What is the role of electromagnetic simulation in millimeter wave circuit design?
EM Simulation for mmWave
The choice of EM simulator and the simulation methodology are as important as the design itself at mmWave frequencies.
- Performance verification: confirm specifications against the application requirements before finalizing the design
- Environmental factors: temperature range, humidity, and vibration affect long-term reliability and parameter drift
- Cost vs. performance: evaluate whether the application demands premium components or standard commercial grades
Frequently Asked Questions
When can I skip EM simulation?
Almost never at mmWave. The only cases: (1) A single, short transmission line with no discontinuities (straight line, controlled impedance, no bends). The analytical model is adequate. (2) An exact copy of a previously fabricated and measured design (same layout, same substrate, same process). The measurement data is more accurate than any simulation. (3) A design at < 5 GHz where the dimensions are much smaller than the wavelength (lumped-element regime). Even then: EM simulation provides useful insight and verification. Rule: if you are designing anything at > 10 GHz and you are not using EM simulation: your design will not work as expected on the first prototype. Budget for EM simulation time in the project schedule.

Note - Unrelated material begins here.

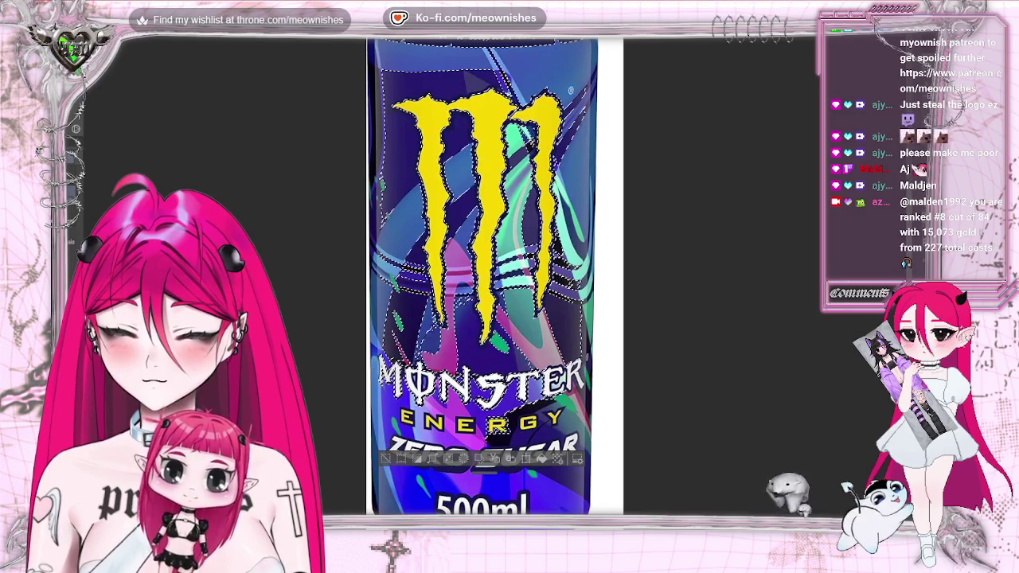
{"action": "key", "text": "ctrl+d"}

How accurate are EM simulators at mmWave?
Properly set up EM simulations at 28 GHz: insertion loss: ±0.3-0.5 dB accuracy. Return loss: ±3-5 dB accuracy (the return loss is very sensitive to small dimensional errors). Center frequency: ±1-3% accuracy. Phase: ±5-15° accuracy. At 77 GHz: accuracy degrades slightly (the physical dimensions are smaller, so the mesh resolution must be finer, and manufacturing tolerance effects are larger). Source of error: (1) Material properties: the simulation uses the Dk and loss tangent from the laminate datasheet. These values have tolerances (±2-5% Dk). (2) Mesh resolution: insufficient mesh density near sharp features (via edges, trace corners) causes numerical error. (3) Boundary conditions: the simulation boundary (radiation boundary, waveguide port definition) must be properly configured. (4) Manufacturing tolerance: the fabricated dimensions differ from the simulation model. To improve accuracy: use measured material properties (not datasheet), refine the mesh near critical features, and correlate with measurement data from a test coupon.
Which solver should I choose: HFSS or CST?
Both are excellent full-wave 3D solvers: HFSS (FEM): best for resonant structures (filters, cavities, antennas with complex geometry). The adaptive meshing concentrates mesh elements where the fields change rapidly. Slower for electrically large structures (many wavelengths). CST MWS (FDTD): best for wideband simulations (one FDTD run covers the entire frequency range). Better for electrically large structures (phased arrays, housing effects). Faster for time-domain problems (pulse propagation, transient analysis). Momentum (2.5D MoM): best for planar structures. Much faster than 3D solvers. Use for initial design exploration before committing to 3D simulation. Recommendation: use Momentum or a 2.5D solver for initial layout optimization (fast iterations). Then verify the final design in HFSS or CST (complete 3D model). Both should give similar results for the same model; any significant discrepancy indicates a setup error.